Trade unions in Botswana
- National organization(s): BFTU
- Regulatory authority: Ministry of Labour
- Primary legislation: Trade Disputes Act

Global Rights Index
- 4 Systematic violations of rights

International Labour Organization
- Botswana is a member of the ILO

Convention ratification
- Freedom of Association: 22 December 1997
- Right to Organise: 22 December 1997

= Trade unions in Botswana =

Trade Unions in Botswana operate within a longstanding democratic system in which the government of Botswana has ratified the International Labour Organization's core conventions, including Conventions 87 (Freedom of Association) and 98 (Right to Organize).
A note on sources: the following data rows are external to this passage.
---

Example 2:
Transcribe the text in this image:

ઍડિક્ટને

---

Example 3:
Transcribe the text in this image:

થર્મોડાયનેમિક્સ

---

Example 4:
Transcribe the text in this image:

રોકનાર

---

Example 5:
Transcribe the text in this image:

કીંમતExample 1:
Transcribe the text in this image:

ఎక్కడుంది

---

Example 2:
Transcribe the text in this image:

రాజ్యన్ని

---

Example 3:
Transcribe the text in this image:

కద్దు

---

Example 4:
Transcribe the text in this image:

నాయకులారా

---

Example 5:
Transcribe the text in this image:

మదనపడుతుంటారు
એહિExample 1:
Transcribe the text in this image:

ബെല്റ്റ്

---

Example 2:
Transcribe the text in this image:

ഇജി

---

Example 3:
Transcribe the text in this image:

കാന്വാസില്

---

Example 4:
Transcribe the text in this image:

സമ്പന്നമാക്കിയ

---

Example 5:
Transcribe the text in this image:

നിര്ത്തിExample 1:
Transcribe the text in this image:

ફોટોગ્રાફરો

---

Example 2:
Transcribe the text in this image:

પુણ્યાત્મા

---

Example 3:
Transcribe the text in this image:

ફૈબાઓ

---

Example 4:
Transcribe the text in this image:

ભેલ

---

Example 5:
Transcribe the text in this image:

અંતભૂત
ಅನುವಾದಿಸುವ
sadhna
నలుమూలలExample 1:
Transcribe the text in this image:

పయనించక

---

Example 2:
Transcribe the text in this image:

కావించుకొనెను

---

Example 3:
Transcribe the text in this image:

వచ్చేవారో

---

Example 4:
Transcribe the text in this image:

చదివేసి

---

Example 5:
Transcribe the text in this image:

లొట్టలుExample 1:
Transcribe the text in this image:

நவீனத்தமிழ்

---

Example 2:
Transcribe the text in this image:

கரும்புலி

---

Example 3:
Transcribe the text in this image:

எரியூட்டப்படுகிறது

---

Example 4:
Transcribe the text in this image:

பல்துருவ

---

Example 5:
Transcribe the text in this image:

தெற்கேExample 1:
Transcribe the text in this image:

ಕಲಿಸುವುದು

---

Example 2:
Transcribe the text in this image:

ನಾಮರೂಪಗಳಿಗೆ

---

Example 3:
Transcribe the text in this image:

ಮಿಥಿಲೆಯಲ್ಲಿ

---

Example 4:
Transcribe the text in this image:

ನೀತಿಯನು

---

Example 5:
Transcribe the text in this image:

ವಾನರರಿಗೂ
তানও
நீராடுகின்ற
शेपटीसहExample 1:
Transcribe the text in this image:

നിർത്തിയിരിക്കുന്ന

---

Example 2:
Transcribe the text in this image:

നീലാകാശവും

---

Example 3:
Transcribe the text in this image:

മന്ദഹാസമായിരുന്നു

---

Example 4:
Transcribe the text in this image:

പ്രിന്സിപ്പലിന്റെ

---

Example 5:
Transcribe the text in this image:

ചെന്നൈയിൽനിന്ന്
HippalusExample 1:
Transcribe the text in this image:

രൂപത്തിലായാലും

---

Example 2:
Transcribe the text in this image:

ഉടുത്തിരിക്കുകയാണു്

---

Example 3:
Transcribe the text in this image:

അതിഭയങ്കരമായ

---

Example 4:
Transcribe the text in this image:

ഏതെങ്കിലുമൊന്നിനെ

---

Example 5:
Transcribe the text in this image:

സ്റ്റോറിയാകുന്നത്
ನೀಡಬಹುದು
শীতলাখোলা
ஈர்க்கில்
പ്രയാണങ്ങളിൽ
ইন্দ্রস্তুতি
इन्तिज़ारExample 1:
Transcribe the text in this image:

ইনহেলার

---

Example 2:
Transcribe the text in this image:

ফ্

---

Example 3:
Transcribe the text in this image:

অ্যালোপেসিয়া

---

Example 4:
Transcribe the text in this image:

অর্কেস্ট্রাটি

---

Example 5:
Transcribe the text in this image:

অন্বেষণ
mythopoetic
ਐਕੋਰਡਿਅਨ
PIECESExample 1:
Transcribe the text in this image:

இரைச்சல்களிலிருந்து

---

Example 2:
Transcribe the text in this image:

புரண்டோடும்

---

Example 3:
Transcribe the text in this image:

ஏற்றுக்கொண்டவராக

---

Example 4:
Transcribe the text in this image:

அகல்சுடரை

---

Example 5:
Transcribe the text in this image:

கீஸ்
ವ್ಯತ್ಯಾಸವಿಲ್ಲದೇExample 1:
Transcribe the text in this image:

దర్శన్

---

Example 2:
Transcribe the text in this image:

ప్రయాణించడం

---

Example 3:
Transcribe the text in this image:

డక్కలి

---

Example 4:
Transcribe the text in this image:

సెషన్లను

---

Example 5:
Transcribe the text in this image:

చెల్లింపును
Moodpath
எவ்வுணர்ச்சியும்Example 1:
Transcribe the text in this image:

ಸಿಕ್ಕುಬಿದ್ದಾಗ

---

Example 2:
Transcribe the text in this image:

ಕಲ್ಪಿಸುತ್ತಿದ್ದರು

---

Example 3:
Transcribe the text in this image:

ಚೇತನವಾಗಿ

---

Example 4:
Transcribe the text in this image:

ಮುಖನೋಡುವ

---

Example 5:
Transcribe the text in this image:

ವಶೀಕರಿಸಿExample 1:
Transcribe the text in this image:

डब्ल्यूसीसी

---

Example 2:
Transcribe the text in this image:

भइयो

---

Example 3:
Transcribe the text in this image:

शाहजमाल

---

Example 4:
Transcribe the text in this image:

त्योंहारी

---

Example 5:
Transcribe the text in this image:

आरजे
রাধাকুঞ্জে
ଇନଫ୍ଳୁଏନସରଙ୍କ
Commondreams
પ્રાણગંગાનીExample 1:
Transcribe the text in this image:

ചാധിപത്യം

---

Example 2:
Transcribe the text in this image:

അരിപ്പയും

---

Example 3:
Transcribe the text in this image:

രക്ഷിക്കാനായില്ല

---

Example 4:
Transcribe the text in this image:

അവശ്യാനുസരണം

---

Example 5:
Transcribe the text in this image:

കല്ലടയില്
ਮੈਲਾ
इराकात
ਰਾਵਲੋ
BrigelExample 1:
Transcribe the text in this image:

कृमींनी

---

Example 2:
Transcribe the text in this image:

With the exception of members of the Botswana Defence Force, Botswana Police Service, Local Police, and Prison Service, all workers have the right to join unions. However, in practice trade unions complain of difficulties in operating unfettered. The 2004 Trade Disputes Act is seen by unions as "employer-favoured" and requires submitting grievances to a complex procedure which, it is claimed, invariably results in strike action being declared illegal.

==History==

Formed in 1948, the Francistown African Employees' Union (FAEU), led by G. M. K. Mmusi was the first trade union in Botswana. It existed until 1970, although only being recognised by the Bechuanaland Protectorate in 1964. The Bechuanaland Protectorate Union, led by Lenyeletse Seretse, was formed in 1959, and in 1962 the Bechuanaland Trade Union Congress (BTUC) was established, with Klaas K. Motshidisi as general secretary. The BTUC, which was allied with the Bechuanaland People's Party, foundered three years later, in 1965; and after independence in 1966, with the help of the International Confederation of Free Trade Unions (now ITUC), trade unions in Botswana formed the Bechuanaland Federation of Labour (BFL).
However, the BFL had disappeared by 1969.

In the 1970s the Botswana Trade Union and Education Centre were created, and it was replaced in 1977 by the current national trade union centre, the Botswana Federation of Trade Unions (BFTU).

==Present day==

The BFTU is still the sole national trade union centre in Botswana. Most unions are organized at the enterprise level, with few resources available for cross-enterprise structures such as industrial or craft unionism.

The government of Botswana appears to take a pragmatic approach to trade unions, arguing that they should be formed in order to encourage fair labour practices, facilitate the education of workers, and reduce conflicts between individual employees and employers.